I sighed and closed my eyes so I could steal myself against the kaleidoscope of emotions that were flashing across his expressive face. “Like I said, you kissed all my scrapes and scratches, but you ignored my biggest injury, the one that hurt the most.”
“Your broken wrist?” Some of the grit in his voice had lightened.
“No, my broken heart.”
We made the rest of the drive in silence, and I was grateful because anything he had to say, any assurances that what we had was better than what we could have had, would have been too little too late.
Chapter 5
Lane
Past or Present
Joshua Tree was impressive at sunset. The retreating sun painted the rocks with fiery light and turned the barren ground a thousand different shades of red and gold. The campsite we picked wasn’t overly busy, but several families were wandering around snapping pictures and posing next to the famous bushy limbed trees that littered the area. It was quiet, aside from the excited chatter of the other campers, but the silence that stretched long and seemingly infinite between Brynn and me felt heavier and far bigger than the national park we were calling home for the night.

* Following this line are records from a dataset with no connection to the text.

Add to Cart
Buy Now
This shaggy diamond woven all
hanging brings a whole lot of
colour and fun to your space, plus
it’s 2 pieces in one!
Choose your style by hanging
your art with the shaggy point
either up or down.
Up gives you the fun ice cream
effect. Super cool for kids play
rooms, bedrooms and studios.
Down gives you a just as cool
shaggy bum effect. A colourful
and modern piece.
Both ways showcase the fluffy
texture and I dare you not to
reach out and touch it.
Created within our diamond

I liked to believe that I wasn’t a completely oblivious male. Even as a teenager I paid attention to the people around me. I was good at reading a situation and responding accordingly. I had to be to survive my parents’ prickly, unpredictable relationship. I learned to play whatever part was needed to keep the peace, and I learned to be whatever kind of son my father needed me to be when my mom bailed time and time again.
But looking back it suddenly hit me that it was Sutton who pointed out that Brynn was grow
ing into her coltish legs and filling out in ways that had the rest of the guys at school taking notice. She was almost as tall as I was back then, luckily, I’d had a late growth spurt and now stood eye to eye with my oldest brother who was well over six feet. Her long, red hair was always eye-catching, but at some point, her dark, exotically shaped eyes became her best feature. It took me longer than I wanted to admit that I suddenly noticed that I wasn’t the only boy in school keeping track of Brynn Fox’s comings and goings. Of course, I knew she was more than beautiful, and my teenage libido recognized how hot she was, but my heart, that sad, confused, mistreated thing could only focus on the fact that Brynn needed a friend just as badly as I did. There was no stopping the refrain that sometimes love wasn’t enough to keep the people you needed the most with you.

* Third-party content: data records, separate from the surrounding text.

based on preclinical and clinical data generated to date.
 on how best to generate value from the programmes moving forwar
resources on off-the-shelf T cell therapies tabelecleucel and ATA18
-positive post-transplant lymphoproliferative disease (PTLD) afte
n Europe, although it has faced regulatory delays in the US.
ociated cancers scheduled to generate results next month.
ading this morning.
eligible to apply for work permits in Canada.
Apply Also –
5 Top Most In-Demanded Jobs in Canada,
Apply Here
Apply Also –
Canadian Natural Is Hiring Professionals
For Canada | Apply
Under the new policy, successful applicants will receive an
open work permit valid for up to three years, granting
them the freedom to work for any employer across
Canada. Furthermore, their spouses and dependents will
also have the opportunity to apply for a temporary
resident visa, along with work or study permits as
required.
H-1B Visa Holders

She was correct when she said that I only ever saw her as a victim. I called her my wounded bird for a reason.
I watched as the bruises got worse the older she got. I seethed with silent rage every time she winced in pain or cowered in fear when someone bigger and stronger than her invaded her space, which was why I started standing between her and anyone I considered a threat. I begged her to talk to someone, to ask for help. I wanted her out of that house of horrors, and I longed for Harmony Fox to get a taste of what she was putting her daughters through.

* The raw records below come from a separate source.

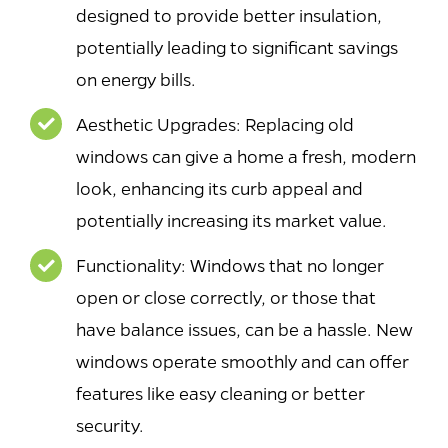
designed to provide better insulation,
potentially leading to significant savings
on energy bills.
Aesthetic Upgrades: Replacing old
windows can give a home a fresh, modern
look, enhancing its curb appeal and
potentially increasing its market value.
Functionality: Windows that no longer
open or close correctly, or those that
have balance issues, can be a hassle. New
windows operate smoothly and can offer
features like easy cleaning or better
security.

Brynn told me over and over again that no matter who she talked to or what they did to intervene, the tribal authorities would always return her and more importantly, her sister, back to their mother. Brynn’s mother was half Crow, and her grandfather was deeply involved in the politics and struggles of the reservation where she grew up. She told me over and over again that she wouldn’t leave her sister since she was the only one standing between Opal and all their mother’s twisted machinations. She felt like it was a no-win situation and I felt useless every time I tried to help her.